I think the issue is I'm afraid of making them feel uncomfortable or how they will feel about me after. Quite honestly if they don't want anything to do with me for being gay then I don't want them in my life anyway. I need to "grow a pair" and let other people know how happy I am. By not telling I feel like it's saying I'm ashamed to be with Sam or ashamed to be gay. I'm not. I know time makes it easier but I'm wondering if anyone has a good book to recommend or anything to help me out.



  1. For what it's worth, everybody gets judged. Nobody, however seemingly perfect, is immune. You could be the straightest, most average person in the world, and someone would find a way to take issue with you--because people who want to take issue always fabricate some sort of excuse. The issue isn't being immune from judgment (nobody is), but, rather, being happy with yourself. How you feel about yourself is all that matters, anyway.

    Just this morning, I got called a "desert-dwelling, polygamist freak" (one husband is enough for me, thanks), and possessed by Satan (again). You know, that type of response says more about the person having it than it does about me (or you).

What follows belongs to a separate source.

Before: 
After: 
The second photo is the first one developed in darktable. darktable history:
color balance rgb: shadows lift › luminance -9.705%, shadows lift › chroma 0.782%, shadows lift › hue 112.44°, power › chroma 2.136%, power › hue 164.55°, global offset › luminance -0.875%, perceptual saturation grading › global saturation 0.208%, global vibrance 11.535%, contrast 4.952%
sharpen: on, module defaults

    Honestly, I know this is easier said than done, but just be honest--if people are going to judge you, wouldn't you rather know it? I remember, when I first told people I was getting married, some people were *really* mean. Not because they had any issue with the person I was marrying, but because they had an issue with the type of relationship I had, and the type of marriage I wanted to have. At first, I tried to ignore the problem/not tell people things for fear of being judged, and, in the long run, it just made everything worse.

  2. Come on Elise... your OGT's (obvious gay traits) tells us you are straight! Maybe you are ashamed to admit your straight and therefore dibble dabble in the gay area, cause you dont want people to think less of you as a straight girl. JK

    Dont let your shyness about being gay make you doubt your confidence. However your constant referring to "growing a pair"is beginning to make me concerned. Maybe some more estrogen (sp?) injections are in order?

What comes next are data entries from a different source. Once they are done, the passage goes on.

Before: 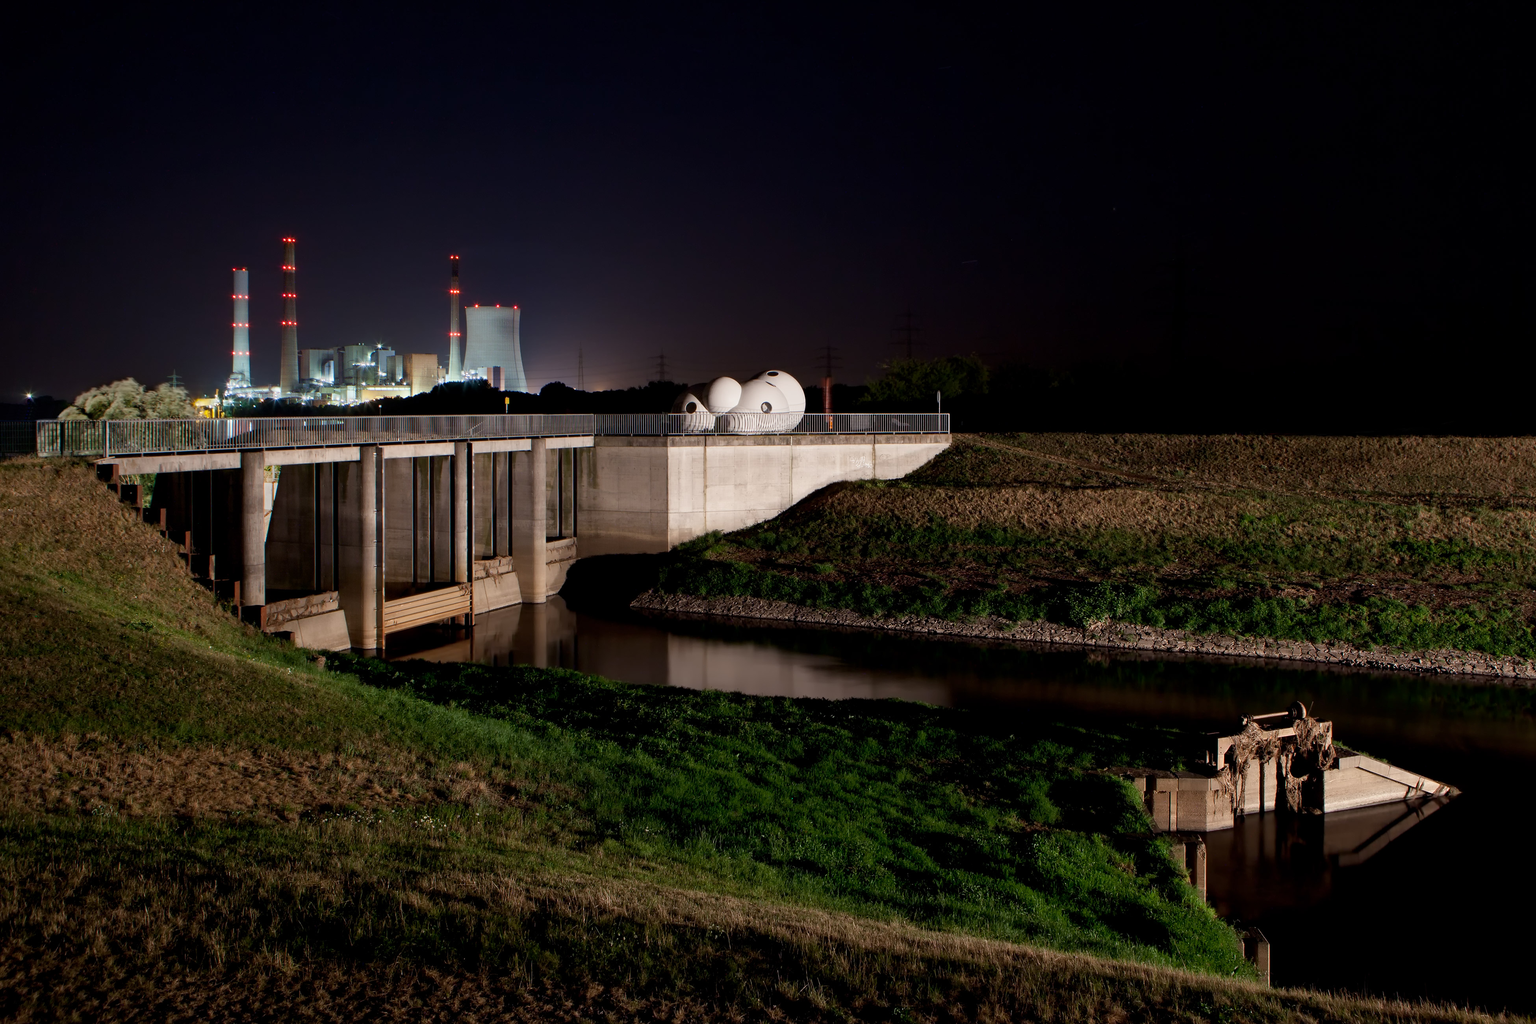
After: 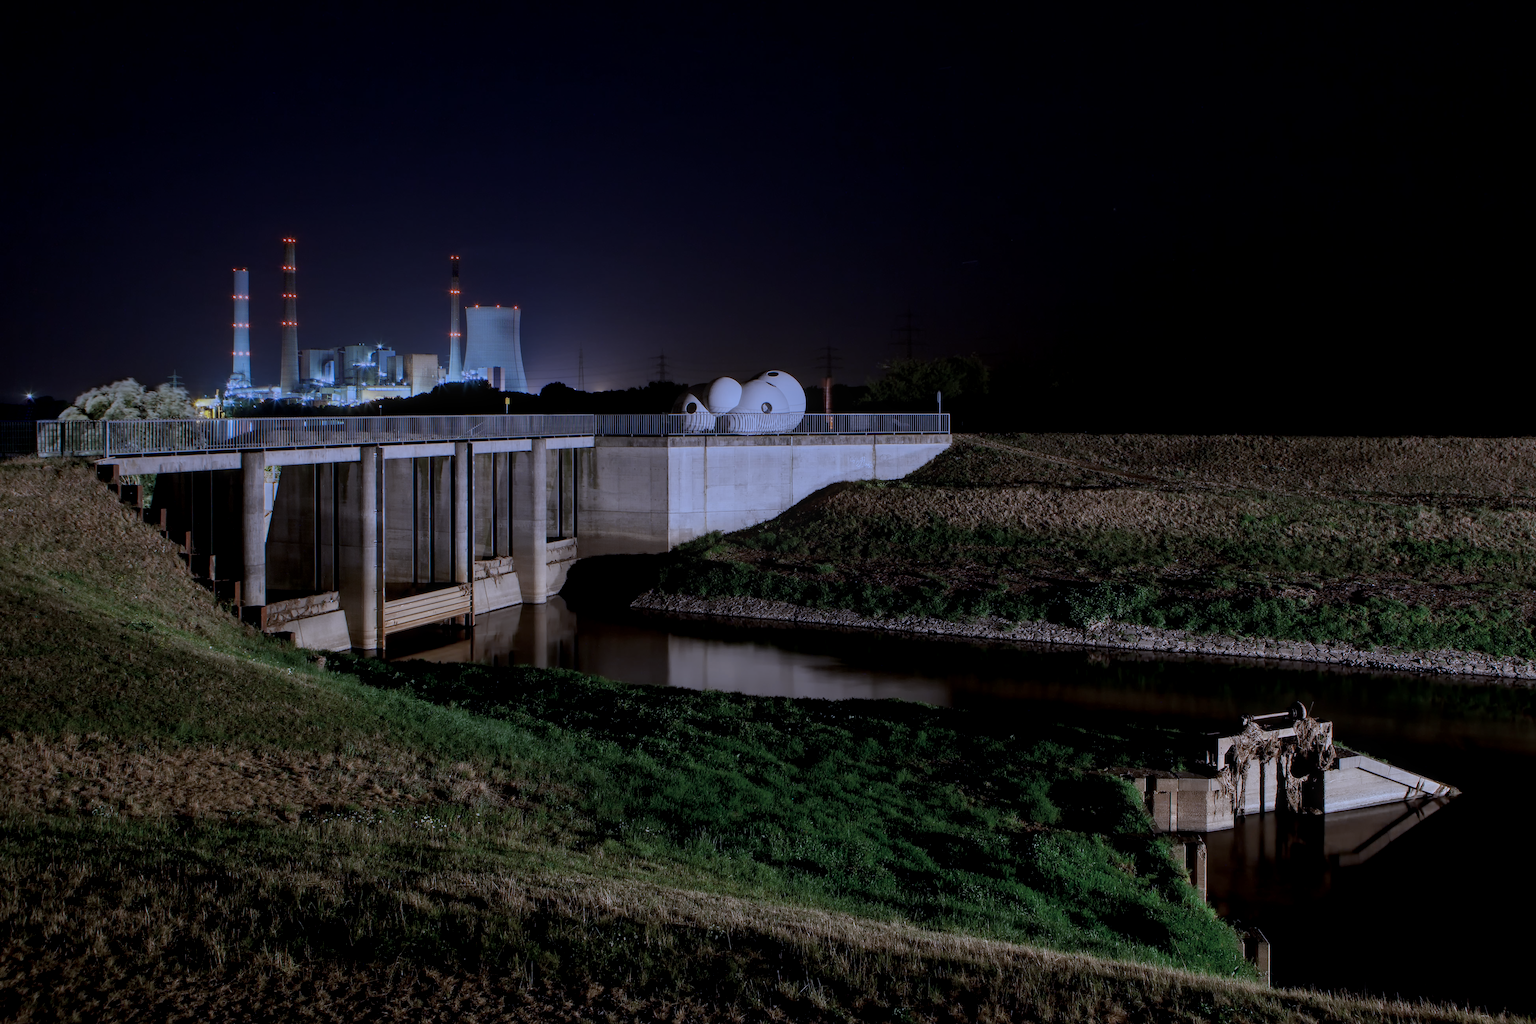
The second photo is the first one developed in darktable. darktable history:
graduated density: hue 238.83°, saturation 50%
white balance: red 0.871, blue 1.249
local contrast: on, module defaults
color zones: curves: ch0 [(0, 0.5) (0.125, 0.4) (0.25, 0.5) (0.375, 0.4) (0.5, 0.4) (0.625, 0.35) (0.75, 0.35) (0.875, 0.5)]; ch1 [(0, 0.35) (0.125, 0.45) (0.25, 0.35) (0.375, 0.35) (0.5, 0.35) (0.625, 0.35) (0.75, 0.45) (0.875, 0.35)]; ch2 [(0, 0.6) (0.125, 0.5) (0.25, 0.5) (0.375, 0.6) (0.5, 0.6) (0.625, 0.5) (0.75, 0.5) (0.875, 0.5)]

  3. I obviously don't know anything about this, Elise, but I think it is pretty common for people who are "coming out", or whatever, to feel this way. Many people, including you and me, are blessed with an intuition regarding people's comfort level and instead of worrying about our own feelings, we put theirs ahead of our own. When you are ready to be more open about your status, you will and I don't think you need to rush yourself. I seriously doubt Sam cares about how you talk about your relationship with the average joe. The most important people don't need an explanation, and everyone else can just deal with it. I am trying to explain my feelings about it, but I don't know if I am doing an adequate job. Bottom line is, don't be so hard on yourself. Love you.

  4. everyone gave good advice. (my cawadon!!) i do the same thing, babe. just the other day, an older man asked me if i was married and i said no, then added that i was with someone. he said "with someone, meaning you live with them?" although i thought it was an odd assumption, i said yes and kept praying in my head that he'd ask no more. i get that same stage fright usually with the older generation. but really, most people. i'm working on it too. i feel the same as you. not ashamed, their opinion doesn't REALLY matter, but i don't want to make them feel awkward. we'll work on it together. love you!

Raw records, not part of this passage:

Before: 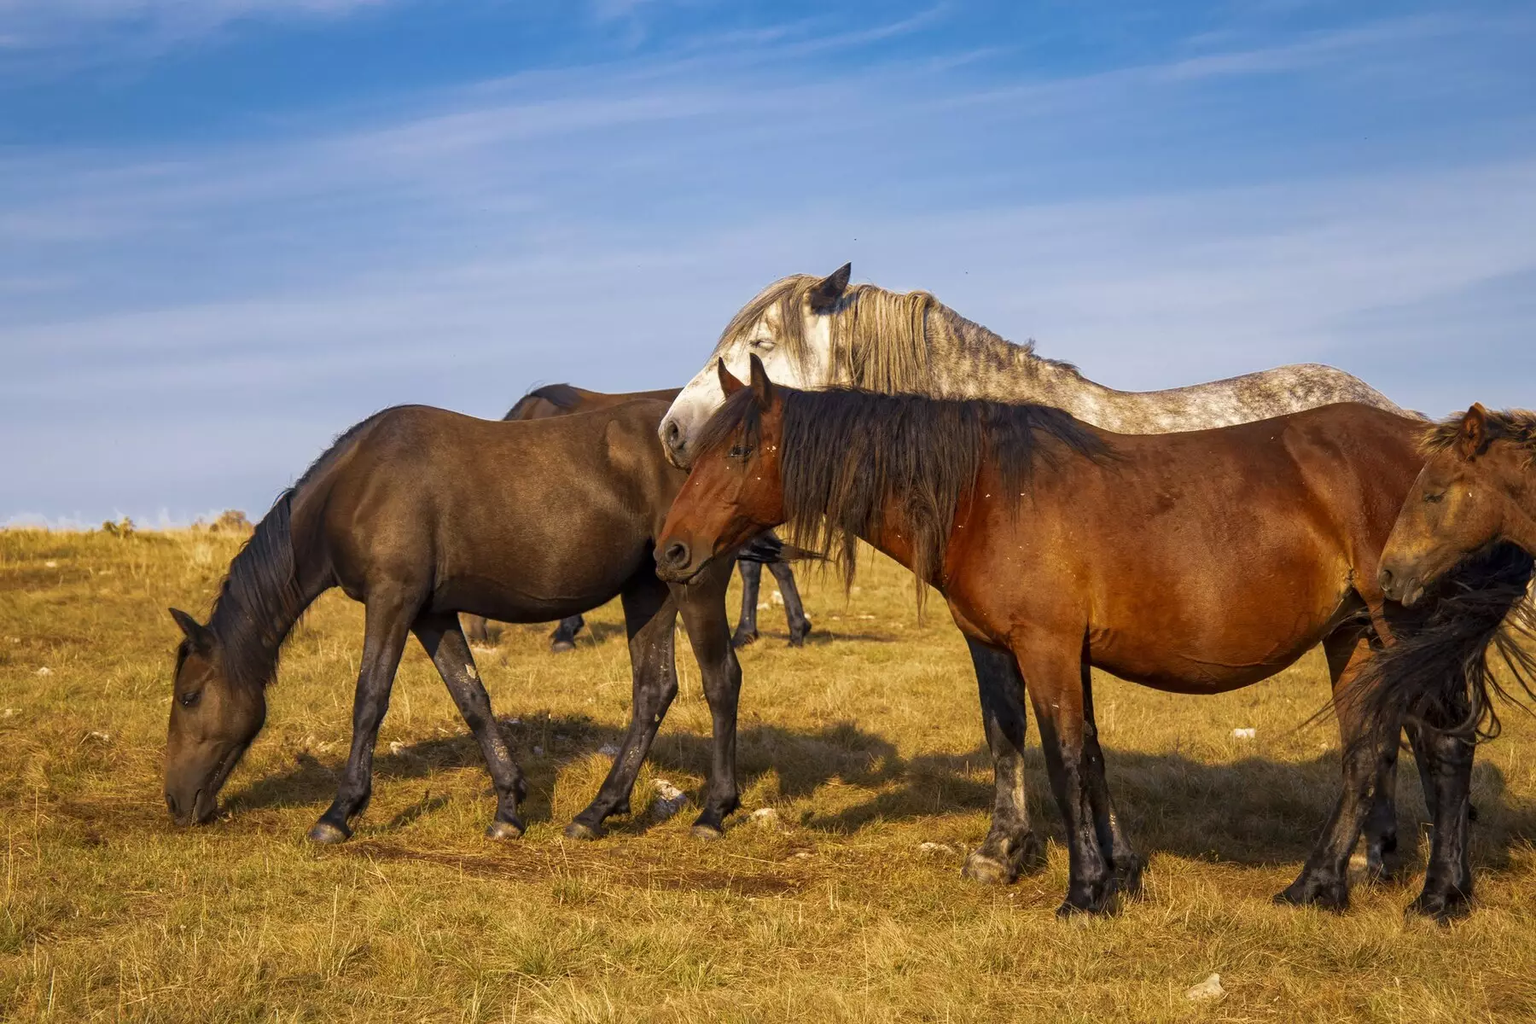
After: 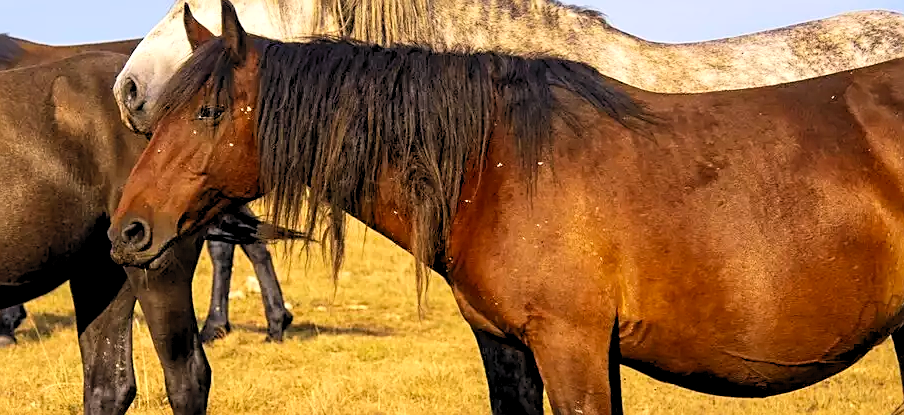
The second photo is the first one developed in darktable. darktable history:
contrast brightness saturation: contrast 0.2, brightness 0.16, saturation 0.22
exposure: exposure -0.05 EV
sharpen: on, module defaults
crop: left 36.607%, top 34.735%, right 13.146%, bottom 30.611%
rgb levels: levels [[0.01, 0.419, 0.839], [0, 0.5, 1], [0, 0.5, 1]]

  5. I can imagine how hard this would be living in Utah. I still struggle with this at times living in liberal Seattle with my partner. You don't need a book. Just give it some time and you will become more comfortable in your own skin. If you act confident in front of people and show them how happy you are, this will go a long way. Plus, you two are a super cute couple and I bet you will win them over just being yourself.

  6. caradon couldn't have said it better. and i agree with chris, that if you give it some time you will be more and more confident. you're still at the VERY BEGINNING of all of this "coming out" and every gay person i know has gone through all of the same feelings and emotions, some much worse, and they still get passed that "hump" and now are comfortable and don't care what others think. it just takes time. sometimes that time can mean years, but don't rush it. i can see how it would be nicer to avoid awkwardness when someone asks questions about your personal life, but eventually that feeling will subside and you'll tell them whatever you want to tell them deep-down. love ya girls.